アナリストの視点

キラーコンテンツはバイタルデータ、2016年に1億台--スマートウォッチの未来

賀川 勝(矢野経済研究所)

2014-01-07 07:30

ウェアラブルデバイス市場概況

 スマートフォンの2013年出荷台数は10億台を超え、メーカー間の競争は先進国から新興国にシフトした。また、市場拡大に伴い製品単価が下落し、現在は200ドル以下の低価格機に注目が集まっている。中でも中国やインドの新興メーカーが低価格帯スマートフォンで急成長を遂げており、既存メーカーを脅かしかねない状況となっている。

 既存メーカーは差別化を図るべく製品ラインアップを拡大させると同時に、周辺機器などのアクセサリを充実させる一方で、「ポストスマートフォン」となるデバイスを模索している。本命として注目されているのが「ウェアラブルデバイス」である。

 ウェアラブルデバイスが注目された背景にはスマートフォン市場の拡大に伴い、半導体技術が発達し、無線部品やセンサの小型化が実現したのと同時に、低消費電力化、低価格化が進んだこと、スマートフォン、タブレットと「連携」させることで新しいビジネスを生み出す可能性を持っていることが挙げられる。

 具体的にはウェアラブルデバイスは、搭載したセンサを通じて体温、血圧、脈拍などのバイタルデータの取得が可能である。ウェアラブルデバイスとスマートフォンと連携させることで、クラウドのサービス上に個人のバイタルデータを蓄積してセルフケアに役立てたり、ヘルスケアサービスの提供を受けたりすることが可能となる。高齢化が進む現在、消費者の健康や医療への関心が高まっていることも後押ししている。

 スマートフォンと連携するウェアラブルデバイスとして「腕輪型端末」や「指輪型端末」に加え、「スマートグラス」に代表される「眼鏡型端末」などが製品化されている。そんな中、デザイン、実用性、価格、装着性などの面で最も有望視されているのが「スマートウォッチ」である。(矢野経済研究所 2013年版 スマートフォン連携サービス・機器市場展望

スマートウォッチの概要

 スマートウォッチは時計型コンピュータの総称で、単独もしくはスマートフォンとの連携によってインターネットにアクセスして情報を収集、表示することが可能な製品と定義される。

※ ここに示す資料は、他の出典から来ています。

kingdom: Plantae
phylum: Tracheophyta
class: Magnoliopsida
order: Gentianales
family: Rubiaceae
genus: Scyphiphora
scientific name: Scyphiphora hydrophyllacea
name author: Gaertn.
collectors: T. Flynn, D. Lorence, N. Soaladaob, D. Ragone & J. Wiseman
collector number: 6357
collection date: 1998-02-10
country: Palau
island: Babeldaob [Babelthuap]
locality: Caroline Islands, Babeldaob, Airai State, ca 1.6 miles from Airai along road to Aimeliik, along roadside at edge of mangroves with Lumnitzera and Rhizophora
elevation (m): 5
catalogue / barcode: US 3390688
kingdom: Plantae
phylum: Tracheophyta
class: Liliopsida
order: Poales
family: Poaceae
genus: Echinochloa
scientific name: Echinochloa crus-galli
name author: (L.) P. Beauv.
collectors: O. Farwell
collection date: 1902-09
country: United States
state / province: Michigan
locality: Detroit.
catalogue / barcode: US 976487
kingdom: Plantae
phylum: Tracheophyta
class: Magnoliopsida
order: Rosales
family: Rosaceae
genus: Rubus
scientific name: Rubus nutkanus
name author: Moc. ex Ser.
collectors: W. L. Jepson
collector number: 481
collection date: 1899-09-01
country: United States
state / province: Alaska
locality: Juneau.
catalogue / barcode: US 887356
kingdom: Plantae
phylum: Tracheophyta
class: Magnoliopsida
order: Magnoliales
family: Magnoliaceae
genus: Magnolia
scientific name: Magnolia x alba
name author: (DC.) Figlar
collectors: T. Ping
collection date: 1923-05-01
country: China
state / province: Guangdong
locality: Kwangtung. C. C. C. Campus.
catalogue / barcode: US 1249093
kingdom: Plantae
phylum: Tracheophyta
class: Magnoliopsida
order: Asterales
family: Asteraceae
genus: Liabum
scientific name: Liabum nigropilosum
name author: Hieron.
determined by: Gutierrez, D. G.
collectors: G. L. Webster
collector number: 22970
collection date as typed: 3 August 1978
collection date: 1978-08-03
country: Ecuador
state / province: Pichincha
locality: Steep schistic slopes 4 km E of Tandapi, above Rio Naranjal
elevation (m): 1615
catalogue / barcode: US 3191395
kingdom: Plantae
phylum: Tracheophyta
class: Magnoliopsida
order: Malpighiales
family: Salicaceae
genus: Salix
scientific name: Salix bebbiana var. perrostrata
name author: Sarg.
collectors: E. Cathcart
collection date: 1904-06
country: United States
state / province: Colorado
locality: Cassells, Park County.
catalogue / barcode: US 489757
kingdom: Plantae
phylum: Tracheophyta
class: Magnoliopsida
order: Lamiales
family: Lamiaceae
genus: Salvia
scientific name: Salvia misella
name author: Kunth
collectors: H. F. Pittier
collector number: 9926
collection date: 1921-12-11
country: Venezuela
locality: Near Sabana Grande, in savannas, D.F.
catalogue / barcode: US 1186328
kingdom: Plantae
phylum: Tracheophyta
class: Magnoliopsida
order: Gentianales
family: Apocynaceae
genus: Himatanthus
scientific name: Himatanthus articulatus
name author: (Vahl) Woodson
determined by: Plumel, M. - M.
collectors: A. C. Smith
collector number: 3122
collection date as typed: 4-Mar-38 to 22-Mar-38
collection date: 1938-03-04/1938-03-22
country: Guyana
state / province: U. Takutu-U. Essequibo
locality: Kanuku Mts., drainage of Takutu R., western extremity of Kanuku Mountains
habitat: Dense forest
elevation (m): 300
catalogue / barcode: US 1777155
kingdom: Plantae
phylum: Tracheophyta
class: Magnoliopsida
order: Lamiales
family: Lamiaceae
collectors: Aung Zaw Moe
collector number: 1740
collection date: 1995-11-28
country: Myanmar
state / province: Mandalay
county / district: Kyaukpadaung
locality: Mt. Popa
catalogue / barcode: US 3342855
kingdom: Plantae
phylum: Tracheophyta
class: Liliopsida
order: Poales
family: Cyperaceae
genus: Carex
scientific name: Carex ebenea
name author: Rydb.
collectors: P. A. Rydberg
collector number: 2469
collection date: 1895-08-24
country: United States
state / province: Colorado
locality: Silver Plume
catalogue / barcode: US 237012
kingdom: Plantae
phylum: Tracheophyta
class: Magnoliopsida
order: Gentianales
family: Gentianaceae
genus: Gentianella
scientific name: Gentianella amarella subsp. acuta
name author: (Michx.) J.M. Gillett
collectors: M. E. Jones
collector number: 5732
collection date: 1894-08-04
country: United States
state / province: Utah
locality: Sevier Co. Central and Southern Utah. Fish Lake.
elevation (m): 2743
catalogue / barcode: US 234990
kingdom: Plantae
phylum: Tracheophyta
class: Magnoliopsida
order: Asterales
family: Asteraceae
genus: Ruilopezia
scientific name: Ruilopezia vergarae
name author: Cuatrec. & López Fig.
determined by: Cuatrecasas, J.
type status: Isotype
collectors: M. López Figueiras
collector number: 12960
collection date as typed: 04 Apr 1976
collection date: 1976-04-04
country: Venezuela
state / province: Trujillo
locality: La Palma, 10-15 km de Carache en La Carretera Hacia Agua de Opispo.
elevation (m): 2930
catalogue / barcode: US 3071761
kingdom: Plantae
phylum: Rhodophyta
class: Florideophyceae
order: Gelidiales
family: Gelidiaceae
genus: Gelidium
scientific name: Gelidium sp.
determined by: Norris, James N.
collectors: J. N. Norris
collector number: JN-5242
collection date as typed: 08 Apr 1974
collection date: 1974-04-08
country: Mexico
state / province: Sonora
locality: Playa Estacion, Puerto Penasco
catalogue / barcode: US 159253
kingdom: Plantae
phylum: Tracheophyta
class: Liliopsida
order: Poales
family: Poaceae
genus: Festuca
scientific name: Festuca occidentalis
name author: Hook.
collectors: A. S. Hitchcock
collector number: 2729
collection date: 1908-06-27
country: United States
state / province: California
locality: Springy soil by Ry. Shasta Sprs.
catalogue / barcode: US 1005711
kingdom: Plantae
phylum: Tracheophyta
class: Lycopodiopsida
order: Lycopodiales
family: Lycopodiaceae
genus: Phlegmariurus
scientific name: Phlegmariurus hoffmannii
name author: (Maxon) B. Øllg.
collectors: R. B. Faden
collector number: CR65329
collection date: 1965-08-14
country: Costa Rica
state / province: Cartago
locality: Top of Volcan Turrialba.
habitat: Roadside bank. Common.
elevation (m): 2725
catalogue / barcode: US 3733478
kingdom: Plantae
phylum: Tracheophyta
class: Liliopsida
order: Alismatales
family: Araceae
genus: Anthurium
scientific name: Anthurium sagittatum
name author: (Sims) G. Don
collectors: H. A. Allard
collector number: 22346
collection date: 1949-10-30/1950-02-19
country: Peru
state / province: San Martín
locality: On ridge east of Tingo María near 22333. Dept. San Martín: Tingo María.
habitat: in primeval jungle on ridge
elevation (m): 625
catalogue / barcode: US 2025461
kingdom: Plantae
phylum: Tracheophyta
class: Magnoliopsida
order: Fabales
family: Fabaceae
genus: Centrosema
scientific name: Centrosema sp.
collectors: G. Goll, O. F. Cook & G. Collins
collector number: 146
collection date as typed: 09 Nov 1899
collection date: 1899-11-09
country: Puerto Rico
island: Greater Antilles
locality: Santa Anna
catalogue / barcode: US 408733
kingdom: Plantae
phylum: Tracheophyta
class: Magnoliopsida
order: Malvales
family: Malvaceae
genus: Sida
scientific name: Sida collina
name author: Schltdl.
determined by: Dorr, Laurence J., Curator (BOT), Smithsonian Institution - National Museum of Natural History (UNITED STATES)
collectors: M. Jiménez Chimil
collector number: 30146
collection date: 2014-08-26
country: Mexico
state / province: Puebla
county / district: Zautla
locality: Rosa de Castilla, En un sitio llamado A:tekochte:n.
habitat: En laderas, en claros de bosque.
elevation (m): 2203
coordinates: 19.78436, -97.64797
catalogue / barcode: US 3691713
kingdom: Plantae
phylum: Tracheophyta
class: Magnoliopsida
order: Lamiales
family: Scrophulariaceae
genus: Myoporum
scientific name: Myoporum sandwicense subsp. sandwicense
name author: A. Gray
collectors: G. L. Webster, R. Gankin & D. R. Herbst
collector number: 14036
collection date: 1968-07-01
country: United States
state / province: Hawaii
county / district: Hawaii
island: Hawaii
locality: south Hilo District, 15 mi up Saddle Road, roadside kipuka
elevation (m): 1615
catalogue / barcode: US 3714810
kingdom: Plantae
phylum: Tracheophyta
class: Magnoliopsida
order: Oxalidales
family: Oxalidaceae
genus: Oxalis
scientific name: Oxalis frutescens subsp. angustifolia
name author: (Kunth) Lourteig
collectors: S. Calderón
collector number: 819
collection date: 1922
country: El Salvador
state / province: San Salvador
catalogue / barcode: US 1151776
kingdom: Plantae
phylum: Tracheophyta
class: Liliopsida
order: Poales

 スマートウォッチは、スマートフォンの純正アクセサリとして、以前より製品化され、時計表示に加え、天気、スケジュール、メール着信、SNS連携機能を搭載している。スマートウォッチは大手スマートフォンメーカーをはじめ、大手電機メーカー、IT機器メーカー、時計メーカー、スポーツ用品メーカーが製品化している。2013年末時点ではスマートウォッチにカテゴライズされる製品は、約100アイテムが存在する。

 2014年以降、市場に導入される製品は飛躍的に増加し、本格的な立ち上がりが期待されている。2013年10月に、Samsungの「GALAXY GEAR」が、日本をはじめとする世界市場で発売され、同社の最新型スマートフォン「GALAXY Note3」と連携する周辺機器として扱われて、大きな話題となった。

さまざまなメーカーがスマートウォッチの開発を手掛けている
さまざまなメーカーがスマートウォッチの開発を手掛けている

スマートウォッチの市場規模

 2012年以前のスマートウォッチ製品はカシオ計算機「G-SHOCK」製品、ソニー(ソニーモバイル)、米モトローラなどの携帯電話端末メーカーがスマートフォンの周辺アクセサリとして導入した製品に加え、台湾のPeble、イタリアのi'm Watchなどのベンチャー企業の製品が導入されている。2012年のスマートウォッチ市場規模は95万台に過ぎなかった。

 2013年はソニーが新製品「SmartWatch 2」を導入したのに続き、SamsungがGALAXY Gearを導入した。また、スポーツ用品メーカーの米Nike、ドイツのAdidasなどがスマートウォッチを導入しており、市場の関心を集めた。2013年のスマートウォッチ出荷台数として、1000万台が見込まれている。

 2014年以降もスマートフォンを手掛けるメーカーを中心にスマートウォッチの導入が相次ぐ見通しで、中国のZTE(中興通迅)などがスマートウォッチを発表しているほか、米Appleの参入が見込まれている。「iPhone」「iPad」で優れたプロダクトデザインとビジネスモデルで市場を魅了してきただけに、同社の参入が実現すれば、スマートウォッチ市場の拡大の起爆剤となる可能性が高い。

 スマートウォッチはさまざまな産業からの新規参入が期待されている。具体的にはPCメーカー、家電メーカー、時計メーカー、スポーツ用品メーカー、アパレルメーカーなどが挙げられ、これらの業界企業の参入が見込まれる2016年における市場規模は1億台に達すると予測した。